Is this what photography has become? A rushed, informed chase for a frame, without connection, patience or presence?

Today, influencers and platforms like eBird are often misused. Instead of protecting habitats, they sometimes create chaos. Locations get exposed, timings get shared and the quiet corners of nature suddenly flood with people chasing rare sightings. It’s no longer about the bird—it’s about who clicked it best. Somewhere along this race, the bird loses its home, its peace and maybe even its way.

We live in a time where almost everything can be bought, sold and packaged. Even nature, once untouched and sacred has quietly entered the marketplace. A beautiful landscape is now a postcard. A rare bird is now a checklist item. Even the most silent sunrise is now a product—captured, edited and sold as a photograph.

I’ve often asked myself: When everything is a product, how do we as humans truly understand value?

The Illusion of Transactional Value

Today we’re trained to believe that value comes from price tags, views, likes and ownership. If you can sell it, it must be valuable. If you can buy it, it becomes yours. But nature doesn’t work this way. A forest doesn’t care if you photograph it. A bird doesn’t know if it’s rare. A river keeps flowing with or without an audience.

When we only see nature as a product, we start to believe that it exists for us—to consume, to capture, to show.

But real value is silent.

Photography has become a question are we preserving its beauty or packaging it for the next scroll?

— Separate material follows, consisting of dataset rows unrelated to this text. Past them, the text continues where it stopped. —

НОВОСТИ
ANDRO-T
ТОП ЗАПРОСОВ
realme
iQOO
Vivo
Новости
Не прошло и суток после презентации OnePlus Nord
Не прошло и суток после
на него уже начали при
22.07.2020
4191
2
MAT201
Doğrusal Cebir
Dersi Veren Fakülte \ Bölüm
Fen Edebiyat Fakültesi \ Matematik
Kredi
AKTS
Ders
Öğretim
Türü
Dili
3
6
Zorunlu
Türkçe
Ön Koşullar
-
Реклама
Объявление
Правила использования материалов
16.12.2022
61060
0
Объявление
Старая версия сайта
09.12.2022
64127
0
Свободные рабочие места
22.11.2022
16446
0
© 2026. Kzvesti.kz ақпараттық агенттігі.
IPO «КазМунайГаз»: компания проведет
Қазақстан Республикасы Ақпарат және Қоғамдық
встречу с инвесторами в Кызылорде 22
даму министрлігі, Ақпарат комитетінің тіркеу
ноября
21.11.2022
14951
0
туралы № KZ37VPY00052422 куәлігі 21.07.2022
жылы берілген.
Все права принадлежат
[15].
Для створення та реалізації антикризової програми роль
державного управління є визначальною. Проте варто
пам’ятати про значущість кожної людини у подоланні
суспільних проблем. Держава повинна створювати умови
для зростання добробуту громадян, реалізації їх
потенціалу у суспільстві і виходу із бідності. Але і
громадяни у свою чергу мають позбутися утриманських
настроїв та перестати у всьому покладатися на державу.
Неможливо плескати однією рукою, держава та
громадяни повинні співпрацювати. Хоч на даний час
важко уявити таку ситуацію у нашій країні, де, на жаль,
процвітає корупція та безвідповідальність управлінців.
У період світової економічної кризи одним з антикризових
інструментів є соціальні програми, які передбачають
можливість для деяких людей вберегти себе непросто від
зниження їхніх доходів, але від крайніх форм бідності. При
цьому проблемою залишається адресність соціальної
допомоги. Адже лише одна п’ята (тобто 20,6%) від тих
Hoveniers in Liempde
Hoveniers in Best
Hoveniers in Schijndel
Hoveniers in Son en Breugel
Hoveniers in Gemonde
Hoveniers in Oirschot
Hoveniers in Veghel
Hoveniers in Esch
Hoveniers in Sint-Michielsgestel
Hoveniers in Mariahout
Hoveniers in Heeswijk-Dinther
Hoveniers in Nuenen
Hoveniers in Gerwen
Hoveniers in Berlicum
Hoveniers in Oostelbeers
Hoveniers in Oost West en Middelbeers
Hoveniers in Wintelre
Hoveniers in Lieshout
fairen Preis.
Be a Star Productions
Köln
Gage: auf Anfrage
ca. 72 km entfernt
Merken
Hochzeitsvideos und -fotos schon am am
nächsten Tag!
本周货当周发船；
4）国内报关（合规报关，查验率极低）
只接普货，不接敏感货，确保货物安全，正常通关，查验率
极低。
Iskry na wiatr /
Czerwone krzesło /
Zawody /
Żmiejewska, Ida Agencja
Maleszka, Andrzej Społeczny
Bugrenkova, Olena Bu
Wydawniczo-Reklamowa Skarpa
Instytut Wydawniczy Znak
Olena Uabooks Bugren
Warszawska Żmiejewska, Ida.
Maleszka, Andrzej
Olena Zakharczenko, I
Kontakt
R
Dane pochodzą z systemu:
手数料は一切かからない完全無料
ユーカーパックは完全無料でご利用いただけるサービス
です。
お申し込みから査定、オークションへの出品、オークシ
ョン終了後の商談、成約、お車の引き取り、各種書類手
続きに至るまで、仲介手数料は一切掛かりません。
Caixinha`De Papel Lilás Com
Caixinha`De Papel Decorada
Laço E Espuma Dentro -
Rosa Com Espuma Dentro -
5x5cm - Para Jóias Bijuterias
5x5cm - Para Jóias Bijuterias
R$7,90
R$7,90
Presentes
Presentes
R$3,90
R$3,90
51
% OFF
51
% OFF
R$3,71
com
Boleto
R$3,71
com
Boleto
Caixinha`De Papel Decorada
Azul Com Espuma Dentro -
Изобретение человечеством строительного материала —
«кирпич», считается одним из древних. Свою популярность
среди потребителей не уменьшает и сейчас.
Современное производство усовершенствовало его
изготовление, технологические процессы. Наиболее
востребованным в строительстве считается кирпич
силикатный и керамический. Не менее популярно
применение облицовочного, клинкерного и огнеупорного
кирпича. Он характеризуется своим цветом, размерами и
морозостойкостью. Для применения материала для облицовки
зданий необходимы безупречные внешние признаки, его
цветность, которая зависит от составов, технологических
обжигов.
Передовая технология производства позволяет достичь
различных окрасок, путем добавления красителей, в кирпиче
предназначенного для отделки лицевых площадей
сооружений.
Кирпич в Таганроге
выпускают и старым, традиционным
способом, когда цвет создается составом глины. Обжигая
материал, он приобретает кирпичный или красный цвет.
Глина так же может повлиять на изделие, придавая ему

Photography when mindful can be a form of gratitude. A way to show others what’s worth protecting. But it can also become a way to consume nature without ever truly connecting to it.

To experience or extract?

I am not against photography. I am not against platforms. I am against the rush. Against the noise. Against the idea that a bird is valuable only when it's captured.

Maybe it’s time to remember that some moments don’t need to be posted. Some sightings don’t need to be shared. Some birds need silence more than shutters.

Maybe it’s time to ask ourselves Are we truly protecting nature or just running after numbers and awards? Have we fallen into a “trophy culture” again—where spotting a rare animal becomes more important than making sure it has enough space, food and safety to survive?

India now ranks 176th out of 180 countries in the Global Nature Conservation Index.

By altering earth, we reshape the very systems that sustain our bodies and minds.